Exercise details
Find and copy each line of the listing below that has the word "protocol" in it.

Material to process

----

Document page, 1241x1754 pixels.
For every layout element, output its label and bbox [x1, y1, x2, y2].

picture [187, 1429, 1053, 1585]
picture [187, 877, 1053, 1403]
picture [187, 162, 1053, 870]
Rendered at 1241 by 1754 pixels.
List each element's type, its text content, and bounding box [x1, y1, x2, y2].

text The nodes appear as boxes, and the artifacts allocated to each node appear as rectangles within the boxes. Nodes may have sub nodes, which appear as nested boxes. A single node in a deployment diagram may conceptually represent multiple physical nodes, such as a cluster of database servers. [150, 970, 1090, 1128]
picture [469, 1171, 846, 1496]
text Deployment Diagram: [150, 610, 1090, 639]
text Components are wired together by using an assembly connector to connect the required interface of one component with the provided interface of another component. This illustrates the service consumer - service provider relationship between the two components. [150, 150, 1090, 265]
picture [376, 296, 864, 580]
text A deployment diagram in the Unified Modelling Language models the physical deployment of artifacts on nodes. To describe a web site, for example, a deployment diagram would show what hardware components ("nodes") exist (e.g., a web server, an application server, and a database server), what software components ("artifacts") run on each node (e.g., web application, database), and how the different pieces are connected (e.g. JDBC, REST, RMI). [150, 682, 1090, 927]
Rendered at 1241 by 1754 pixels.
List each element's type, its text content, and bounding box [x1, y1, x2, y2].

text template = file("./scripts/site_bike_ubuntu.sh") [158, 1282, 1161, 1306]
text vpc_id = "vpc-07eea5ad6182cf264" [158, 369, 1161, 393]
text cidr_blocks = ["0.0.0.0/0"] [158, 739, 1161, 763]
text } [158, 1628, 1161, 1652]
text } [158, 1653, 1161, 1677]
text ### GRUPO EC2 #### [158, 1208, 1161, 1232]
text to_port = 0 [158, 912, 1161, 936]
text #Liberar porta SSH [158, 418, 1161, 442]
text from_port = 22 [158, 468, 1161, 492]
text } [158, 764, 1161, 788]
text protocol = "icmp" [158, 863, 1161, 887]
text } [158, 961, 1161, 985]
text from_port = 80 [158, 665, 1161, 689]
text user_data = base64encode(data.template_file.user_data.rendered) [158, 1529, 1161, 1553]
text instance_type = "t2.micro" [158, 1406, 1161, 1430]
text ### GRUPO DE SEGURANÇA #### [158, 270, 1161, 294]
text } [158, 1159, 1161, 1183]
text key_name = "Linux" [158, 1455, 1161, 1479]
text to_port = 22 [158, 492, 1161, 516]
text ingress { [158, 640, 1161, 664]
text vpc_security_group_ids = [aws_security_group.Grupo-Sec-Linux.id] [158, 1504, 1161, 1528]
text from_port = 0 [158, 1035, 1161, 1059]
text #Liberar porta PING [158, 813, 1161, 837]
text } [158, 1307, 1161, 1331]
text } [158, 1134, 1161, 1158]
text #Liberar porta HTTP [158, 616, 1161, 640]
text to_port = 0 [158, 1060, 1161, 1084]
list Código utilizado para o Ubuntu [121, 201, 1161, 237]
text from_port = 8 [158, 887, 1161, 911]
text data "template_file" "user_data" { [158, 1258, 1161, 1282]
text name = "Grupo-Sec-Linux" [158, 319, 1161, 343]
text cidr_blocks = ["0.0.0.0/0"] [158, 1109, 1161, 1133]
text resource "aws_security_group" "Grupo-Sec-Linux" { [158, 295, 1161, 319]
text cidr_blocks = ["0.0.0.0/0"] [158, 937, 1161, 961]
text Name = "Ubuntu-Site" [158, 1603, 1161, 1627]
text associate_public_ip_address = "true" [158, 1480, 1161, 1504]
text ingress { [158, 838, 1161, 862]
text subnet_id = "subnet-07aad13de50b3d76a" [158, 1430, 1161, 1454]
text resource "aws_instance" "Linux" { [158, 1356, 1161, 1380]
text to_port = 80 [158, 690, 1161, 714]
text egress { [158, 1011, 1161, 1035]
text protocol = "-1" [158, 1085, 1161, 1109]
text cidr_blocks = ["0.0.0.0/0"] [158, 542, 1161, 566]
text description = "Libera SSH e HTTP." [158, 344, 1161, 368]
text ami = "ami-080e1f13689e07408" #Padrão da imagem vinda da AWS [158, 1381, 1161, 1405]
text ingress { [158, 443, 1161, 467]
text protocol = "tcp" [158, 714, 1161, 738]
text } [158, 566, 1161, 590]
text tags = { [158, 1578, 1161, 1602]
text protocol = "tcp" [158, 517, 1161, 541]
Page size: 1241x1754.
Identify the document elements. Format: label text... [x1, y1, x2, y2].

----

Written solution
text protocol = "icmp" [158, 863, 1161, 887]
text protocol = "-1" [158, 1085, 1161, 1109]
text protocol = "tcp" [158, 714, 1161, 738]
text protocol = "tcp" [158, 517, 1161, 541]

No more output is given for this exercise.